#### PASSAGE SHOWN ####

Open-Source Internship opportunity by OpenGenus for programmers. Apply now.
Reading time: 30 minutes
A graphics processing unit (GPU) is a processor like CPU and TPU for faster graphics processing. Specifically, it designed to rapidly manipulate and alter memory to accelerate the creation of images in a frame buffer to be displayed on a screen.
The parallel structure of a GPU makes it more efficient for algorithms where several components can be executed in parallel such as Machine Learning algorithms/ inference.
In this article, we have explored some of the basic architecture concepts in Graphics Processing Unit (GPU).
Graphics Pipeline
This image summaries the graphics pipeline in a GPU:

You need to understand the following ideas:
- Vector processing
- Primitive Processing
- Rasterization
- Fragment processing
- Pixel operations
Vector processing
Each vector is transformed in screen space and processed independently.

Primitive Processing
The vertices are organized into primitives that are clipped.

Rasterization
Primitives are rasterized into “pixel fragments”. Each primitive is rasterized independently.

#### DATA SHOWN ####

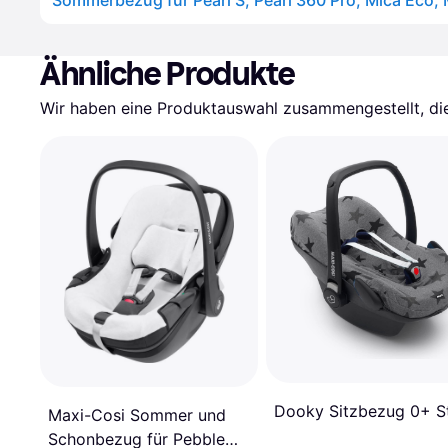
Ähnliche Produkte
Wir haben eine Produktauswahl zusammengestellt, die 
Dooky Sitzbezug 0+ S
Maxi-Cosi Sommer und
Schonbezug für Pebble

####

▶ [WHAT TO WORK ON]:
1) In the GPU passage, what happens to the vertices during primitive processing?
2) Please quote every line of the rows from the data collection word for word, leaving the pictures out.
The rows have no connection to the GPU passage.

▶ [ACTIVITY ANSWERS]:
1) They are organized into primitives that are clipped.

2)
Ähnliche Produkte
Wir haben eine Produktauswahl zusammengestellt, die 
Dooky Sitzbezug 0+ S
Maxi-Cosi Sommer und
Schonbezug für Pebble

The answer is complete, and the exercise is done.